The Duke CERTs has approached this issue with the valuable asset of long-term, patient-reported follow-up in patients with underlying coronary heart disease (CHD). These data are captured in the Duke Databank for Cardiovascular Diseases. In a series of projects evaluating long-term use of life-saving medications for CHD and heart failure (HF), Duke researchers have detected a consistent pattern. Not only is the proportion of patients who annually report outpatient use of each life-saving drug lower than nationally reported rates at hospital discharge, but also the percentage of individual patients who consistently take a given life-saving medication over a period of years is considerably lower.
Of over 20,000 CHD patients with follow-up information in the year 2000, 46% reported taking beta-blockers. The percentage of individual patients who consistently reported using beta-blockers over the period 1995-2000 was only 37%.
Even more disappointing are the data on combination use of life-saving therapies for CHD. In the year 2000, only 41% of patients with CHD reported taking both aspirin and beta-blockers.
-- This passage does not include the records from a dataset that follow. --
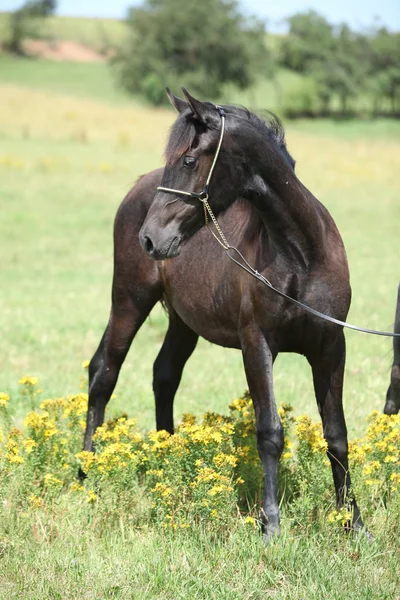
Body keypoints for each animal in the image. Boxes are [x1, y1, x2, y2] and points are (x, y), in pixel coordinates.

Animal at [83, 90, 366, 544]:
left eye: (188, 160)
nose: (151, 238)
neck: (301, 256)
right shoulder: (257, 344)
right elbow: (269, 433)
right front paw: (271, 526)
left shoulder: (330, 347)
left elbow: (337, 434)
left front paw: (352, 523)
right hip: (129, 299)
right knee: (103, 371)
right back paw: (85, 474)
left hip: (183, 322)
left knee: (164, 374)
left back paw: (167, 462)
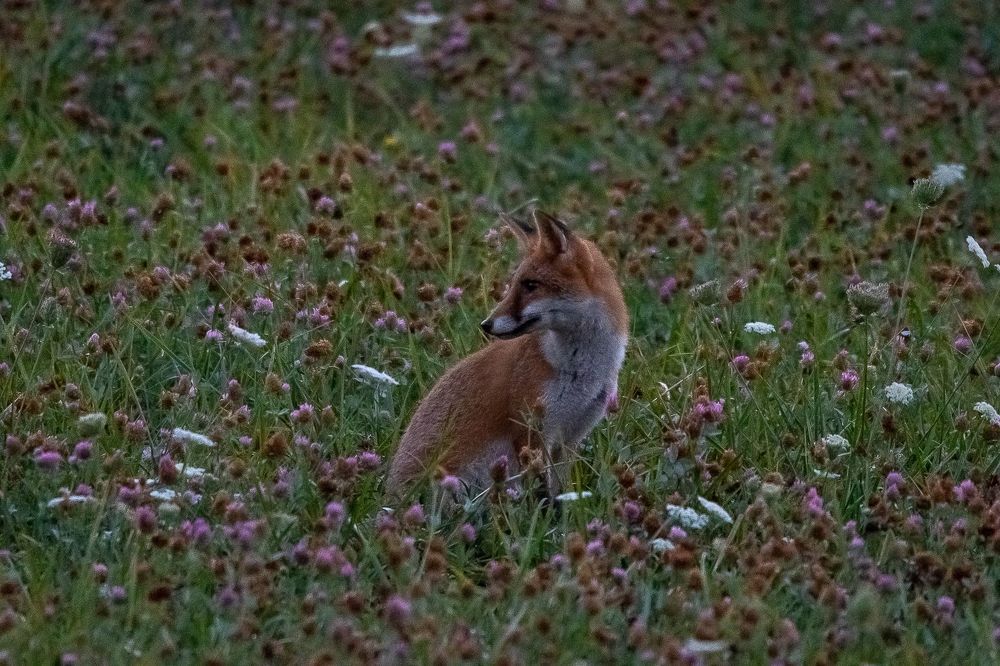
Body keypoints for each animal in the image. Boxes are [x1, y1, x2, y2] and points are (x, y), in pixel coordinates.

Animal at [386, 210, 628, 499]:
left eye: (530, 285)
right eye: (514, 285)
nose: (485, 324)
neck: (582, 371)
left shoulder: (570, 437)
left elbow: (559, 493)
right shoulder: (532, 433)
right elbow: (542, 495)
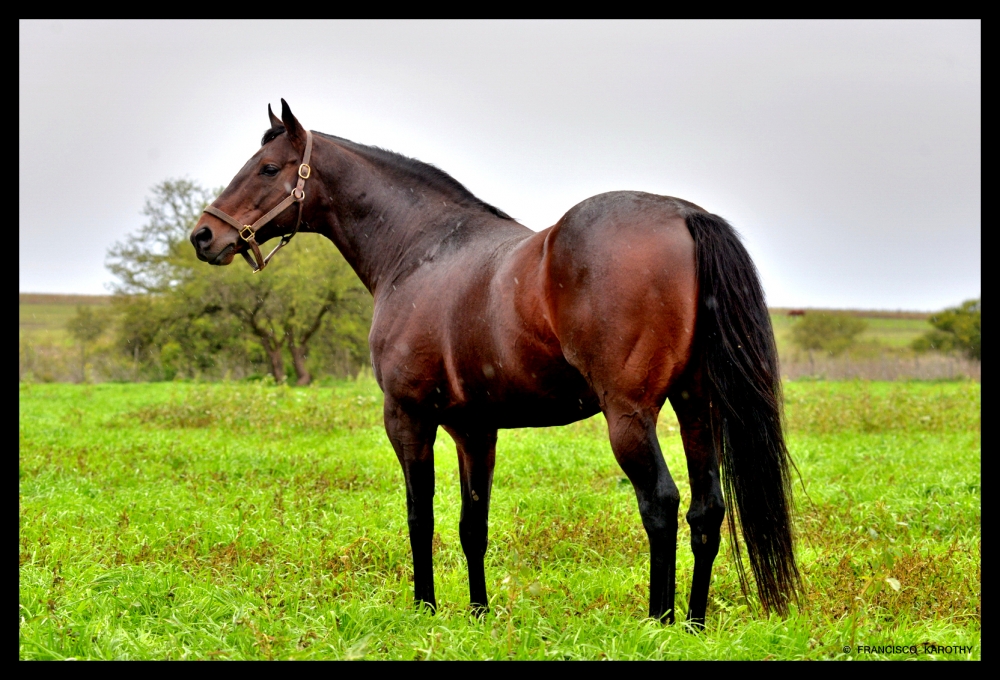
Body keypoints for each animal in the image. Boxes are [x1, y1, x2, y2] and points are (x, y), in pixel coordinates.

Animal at [191, 101, 800, 628]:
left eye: (269, 167)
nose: (204, 235)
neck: (421, 250)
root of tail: (685, 215)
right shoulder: (475, 430)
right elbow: (472, 525)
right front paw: (478, 613)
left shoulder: (407, 418)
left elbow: (420, 515)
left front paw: (426, 608)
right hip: (698, 408)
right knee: (706, 510)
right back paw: (693, 622)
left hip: (630, 417)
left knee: (662, 503)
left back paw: (660, 621)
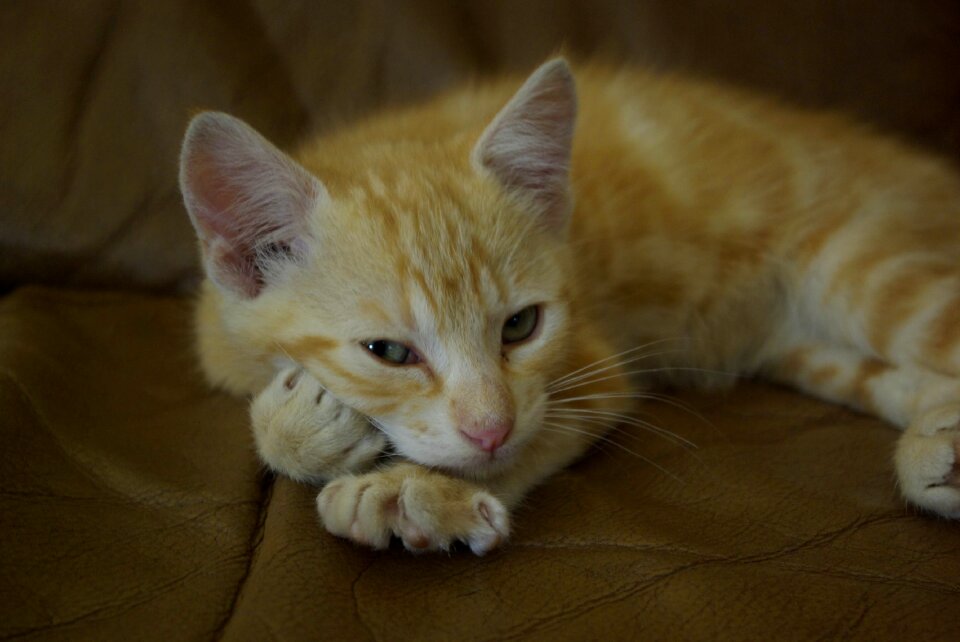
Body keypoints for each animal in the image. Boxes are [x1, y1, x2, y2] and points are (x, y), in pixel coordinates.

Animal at [180, 57, 960, 552]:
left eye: (520, 326)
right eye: (390, 352)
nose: (490, 427)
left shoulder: (594, 368)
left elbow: (535, 435)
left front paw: (415, 492)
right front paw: (304, 425)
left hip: (867, 273)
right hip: (805, 346)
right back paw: (938, 451)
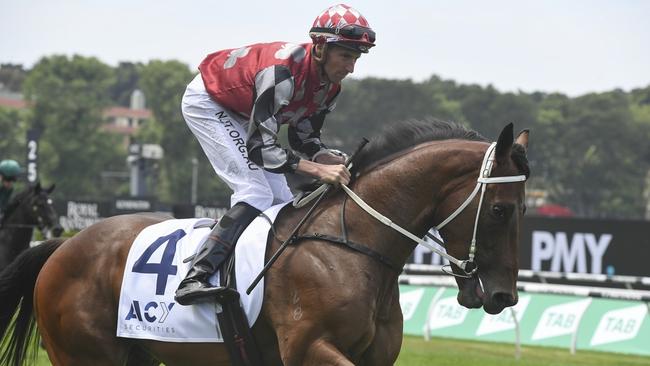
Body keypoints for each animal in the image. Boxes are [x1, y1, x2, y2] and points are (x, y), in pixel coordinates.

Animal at [1, 118, 528, 364]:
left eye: (525, 210)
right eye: (500, 209)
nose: (504, 295)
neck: (350, 245)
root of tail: (64, 246)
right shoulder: (310, 349)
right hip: (85, 353)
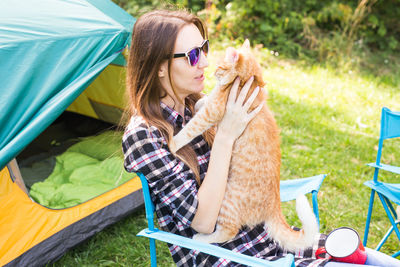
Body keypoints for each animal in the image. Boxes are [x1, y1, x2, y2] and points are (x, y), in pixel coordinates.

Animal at [167, 39, 318, 251]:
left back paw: (201, 239)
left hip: (227, 200)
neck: (250, 82)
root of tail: (275, 206)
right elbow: (202, 101)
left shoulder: (211, 113)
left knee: (228, 232)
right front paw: (199, 101)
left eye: (220, 65)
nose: (212, 72)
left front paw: (173, 142)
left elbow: (190, 128)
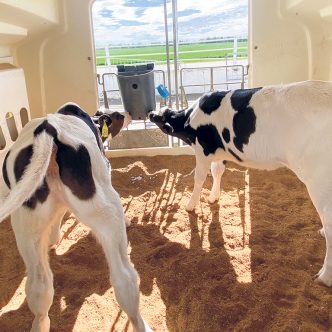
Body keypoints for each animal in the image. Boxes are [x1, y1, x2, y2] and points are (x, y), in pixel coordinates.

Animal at [150, 81, 332, 288]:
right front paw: (213, 197)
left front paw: (190, 205)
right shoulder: (220, 152)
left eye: (161, 115)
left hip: (319, 180)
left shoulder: (203, 150)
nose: (150, 113)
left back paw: (325, 276)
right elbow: (217, 171)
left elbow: (199, 178)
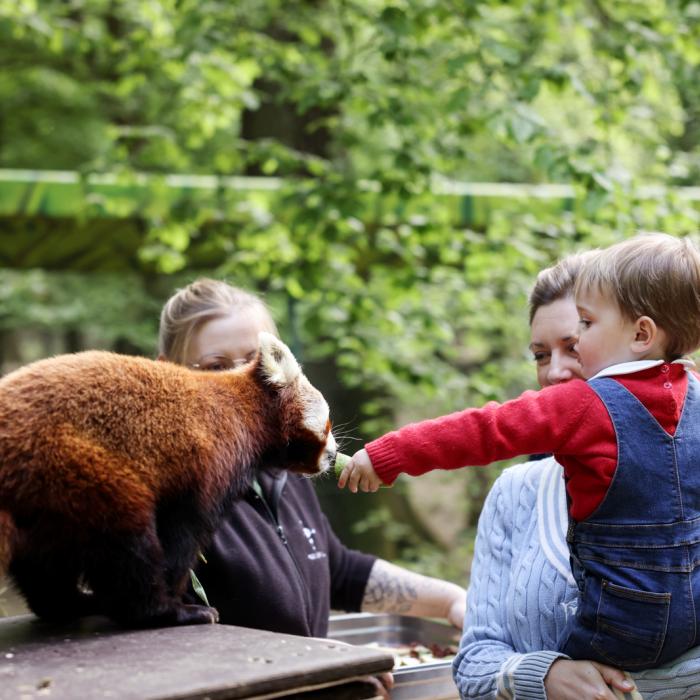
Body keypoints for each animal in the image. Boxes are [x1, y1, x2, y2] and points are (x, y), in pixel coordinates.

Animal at [0, 334, 336, 628]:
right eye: (329, 424)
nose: (334, 454)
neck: (246, 411)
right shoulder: (208, 465)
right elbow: (184, 533)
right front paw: (176, 588)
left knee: (46, 568)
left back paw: (72, 604)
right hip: (80, 470)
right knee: (127, 545)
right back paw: (166, 611)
For the follow-up period from 1995 to 2000, only 30% of patients consistently reported use of both aspirin and beta-blockers. A mere 16% of patients consistently reported use of the three-drug regimen of aspirin, beta-blocker, and a cholesterol-lowering drug. Chronic treatment of heart failure was even worse, with only 31% of over 7300 HF patients consistently reporting use of a beta-blocker; 33% consistently reporting use of an ACE inhibitor, and only 13% using both regularly.
One of the main goals of the Duke CERTs is to keep patients on all the necessary life-saving therapies over the long term. Critical to attaining this goal is addressing the impediments to consistent use for the individual patient and developing workable solutions for these obstacles. The Duke CERTs is evaluating whether busy physicians could be assisted by other healthcare practitioners, such as community pharmacists, in assessing and overcoming barriers to long-term medication use for individual patients.
In the coming year, the Duke CERTs will be pulling together community and hospital pharmacists along with physicians in both settings to work on increasing adherence to long-term medication regimens for CHD and HF. Central to this process will be effective communication among all members of a patient's treatment “team,” combined with empowering the patients themselves through improved education and feedback about their care. In the near future, the Duke CERTs hopes to demonstrate the same progress in preventing cardiac events in the outpatient setting that it has shown in the hospital setting.